Глава 6
Цитата: «Чувства, вернувшиеся после долгой тишины, не похожи на старые. Они — как конечности после глубокого сна: одеревеневшие, чужие, пронизанные тысячами иголок.»
Он выписался через неделю. Не потому, что выздоровел. Потому, что врачи развели руками. Физически здоров. Реагирует на свет, на прикосновения. Молчит, но письменно подтвердил, что осознаёт происходящее. Диагноз: «Острая психогенная глухота с элементами дереализации». Рекомендация: психиатр, покой, время.
Время.
У нас его было в избытке.
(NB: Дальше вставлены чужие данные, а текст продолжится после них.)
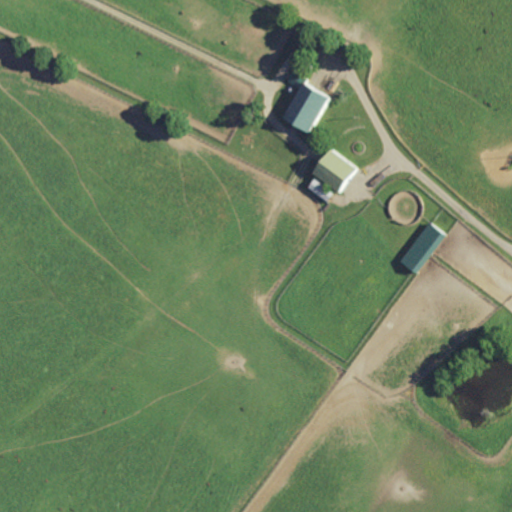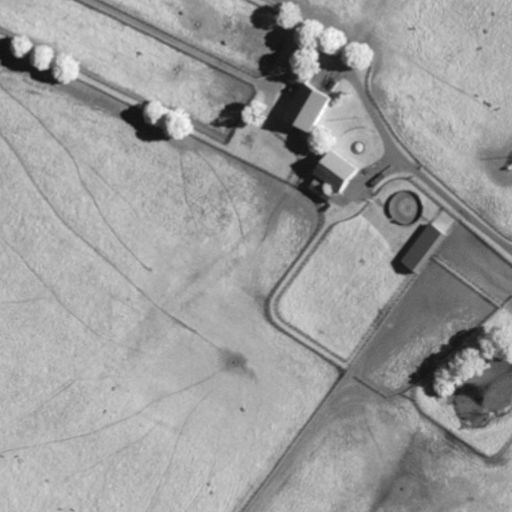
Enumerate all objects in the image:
road: (181, 43)
road: (315, 50)
building: (309, 102)
building: (313, 107)
building: (339, 170)
building: (342, 171)
building: (324, 189)
road: (436, 189)
building: (326, 190)
building: (427, 247)
building: (428, 247)
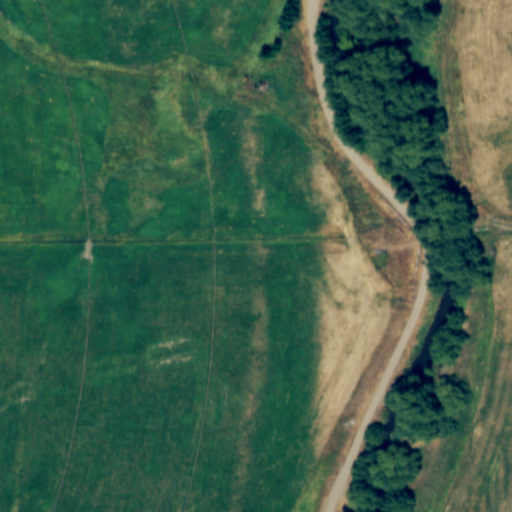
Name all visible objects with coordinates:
river: (452, 244)
road: (427, 247)
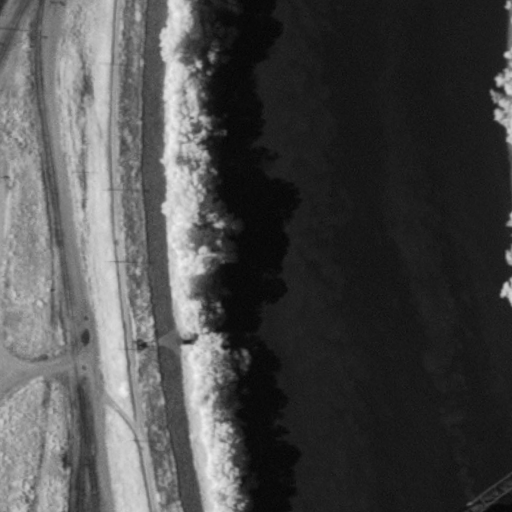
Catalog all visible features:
railway: (23, 24)
railway: (12, 28)
railway: (62, 256)
road: (76, 256)
road: (120, 257)
river: (408, 257)
road: (46, 367)
railway: (49, 371)
railway: (81, 448)
railway: (494, 499)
И одновременно — катастрофически не хватало.
Я привезла его к себе. Другого выбора не было. Его студия — холодное, пустое лофт-пространство с голыми стенами и дорогой аппаратурой, которая теперь была ему бесполезна, как костыли паралитику. Моя квартирка на окраине Хондэ была мала, но в ней были окна на восток и запах жизни — нестерильной, немного запущенной, настоящей.
Первые дни были адом. Не для меня. Для него.
Слух вернулся. Частично. Но это было не возвращение. Это было нападение.
Звуки обрушивались на него не как информация, а как физическое насилие. Шум закипающего чайника заставлял его сгибаться пополам, зажимая голову руками, сжав зубы от боли. Дрель соседа сверху вгоняла в состояние, близкое к панической атаке — он забивался в угол, накрывшись одеялом, дышал часто-часто, а в глазах стоял тот самый, больничный ужас. Даже шуршание моей одежды, когда я проходила мимо, заставляло его вздрагивать.
Мир, который он когда-то слышал как сложную, прекрасную симфонию, теперь был для него какофонией пыток. Все частоты смешались, перепутались, потеряли смысл и обернулись болью. Единственный звук, который он воспринимал без муки, был звук моего дыхания, когда я специально его замедляла и делала глубже — тот самый, древний ритм. Он был знакомым якорем в хаосе. Он успокаивал.
Мы выработали свой язык. Тактильный. Осторожный.
Я научилась подходить к нему всегда спереди, в поле зрения, чтобы не напугать. Прежде чем что-то сделать — дотрагивалась до его руки, показывая действие. Кипячу воду. Выхожу в туалет. Открываю окно.
Он, в свою очередь, учился говорить. Не голосом. Голос его был тихим, хриплым и неуверенным, он словно стеснялся его, не доверял. Он говорил телом. Кивок. Покачивание головы. Сжатая в кулак рука — «плохо». Раскрытая ладонь на груди — «дышу, справляюсь». Долгий, тяжёлый взгляд в окно — «я хочу туда, но не могу».
А ещё он рисовал.
Я принесла ему блокнот с плотной бумагой и набор угольных карандашей. Он схватился за них, как утопающий за соломинку. Он не рисовал предметы. Он рисовал звуки. Точнее, то, как он их теперь чувствовал.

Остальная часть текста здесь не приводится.